Today I thought I’d provide a slightly more detailed look at how we usually go about teaching English. If you’re a native speaker, it might be interesting to get a look at the rules and structures of the language which you’re not normally aware of. If you’re a non-native speaker, you’ve probably learned this already, but it might be useful to get a top-up!
I’m going to go through a fairly typical lesson, then make a few notes about it afterwards.
Get students to talk in pairs, and talk about their daily routine for 3 minutes. Afterwards, get feedback from one or two students.
Next, give students the following text:
Every Saturday I usually get up early and go for a run. In the afternoon, I generally go shopping and do some housework. I often go out in the evening. Today is different though. At the moment I’m writing this on the beach. I’m travelling around Spain, because I decided I needed a holiday. I’m really enjoying it here!
Then, the students answer the following questions:
- What does she usually do on Saturdays?
- Is this Saturday different?
- Does she live in Spain?
Once you’ve confirmed the answers, elicit or explain the different forms of the present simple and present continuous, and their meanings:
- Present simple: used for routines (e.g. I go shopping)
- Present continuous: used for temporary present situations, either happening right now (I’m writing this on the beach) or in a longer but still temporary present period (I’m travelling around Spain)
Then, get the students to complete the following exercise:
Complete the gaps with the correct form of the verb:
I (work) in the university. At the moment, I (to work) on an important project.
Today I (to take) the train to work. Normally I (to drive), but my car is at the mechanic’s.
I (to live) in Galway. At the moment I (to live) with my parents while I search for a new apartment.
Finally, get the students to mingle freely as a group, asking each other the following questions, and changing partners every two minutes:
Do you work or study? Where?
What do you usually do at the weekend?
Is there anything interesting happening in your life at the moment?
Where are you living?
First of all, this is a pretty basic lesson. I might a point not to try to present the most amazing lesson ever, to give you an idea of a very typical lesson. Also, it can be very easy for a teacher to rely too much on “fun” activities, which can often get draining for students. Plus, this can make the teacher rely on the exercises to do the heavy lifting. A good teacher can do a lot with pretty ordinary materials as long as they bring their own knowledge into the lesson, and encourage the students to figure out the language themselves.
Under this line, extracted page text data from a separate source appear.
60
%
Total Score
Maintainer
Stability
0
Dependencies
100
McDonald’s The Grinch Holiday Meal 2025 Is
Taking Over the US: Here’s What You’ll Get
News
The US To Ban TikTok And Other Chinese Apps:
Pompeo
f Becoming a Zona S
Which is ideally what will happen in this lesson. First of all, the opening of the lesson is intended to get the students to use the target language of the lesson themselves. Ideally, when you’re presenting the language to them, you can use examples they provided in this stage, to boost their confidence, and make them aware of the practical benefit of the language.
This is also the idea behind the text: to present the language to them in a realistic fashion. This is all part of the meaning-focussed approach to the lesson. The point is that the students will first know the meaning of the language, before you hit them with grammatical terms. Starting the lesson by saying Now we’re going to look at the present simple. With the present simple, you begin a sentence with a subject, then you follow it with the present-simple form of a verb, then… will put students off, and make the target language seem abstract and boring. Ideally, the students will first know the actual meaning of the target language, illustrated through realistic examples. Then you can get them to tell you (or you tell them) the names of the tenses, and their structures.
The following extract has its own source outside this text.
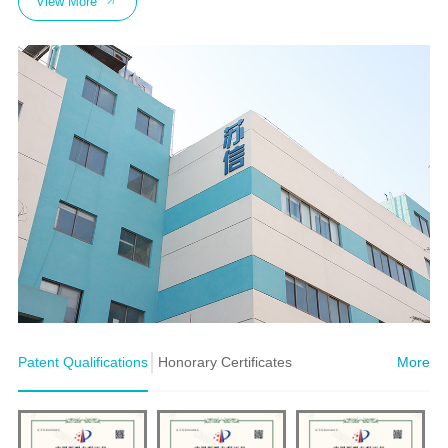
View More
Patent Qualifications
Honorary Certificates
More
As for the questions after the text, they’re to help the students figure out the meanings of the two grammar forms in question, by noticing them in the text if they haven’t already done so. You could just as easily do these orally, and it’d be a simple way to make the lesson feel a little looser.
You can also get into the details of forming questions and negative sentences, depending on the length of the lesson and the level of the students.
The fill-the-gaps exercise is to confirm the meaning and structure of the language. If you’re just looking at one tense, this will be pretty straightforward. This is why looking at two grammatical forms together, where possible, is effective. You can get the students to figure out which one to use for each gap, forcing them to think of the meaning of each sentence, and therefore which form to use, reinforcing the meaning of each form. Also, I like to keep these exercises pretty short. They’re useful for checking what students have learned in the lesson so far, and helping them fine tune what they know, but they often don’t require much imagination (especially when you’re only looking at one grammar form) and can get boring. Students are also often already sick of them, as language teachers in primary and secondary school can be over-reliant on them.
For all the exercises so far, I’d get the students to work in pairs. This is simply more interesting than working alone, but it also helps the learners to figure things out, and can be useful for pairing weaker students with stronger to help them along.
Finally, the last exercise gets the students to actually use the target language in a realistic situation. This follows the general plan of a typical grammar or vocabulary lesson based on the three P’s: Present the target language, get the students to Practise it, and then Produce it.
You can have a lot of variation within this structure but it’s fairly effective. The main things to consider are making the lesson relevant to the students’ lives, and to involve them in the lesson by figuring things out themselves, rather than just explaining things to them. And that’s what you really want from a lesson: it’s relevant to the students, involves them actively, and demonstrates how the language is used in real life. Once you’ve covered those, you’ve got a pretty effective lesson.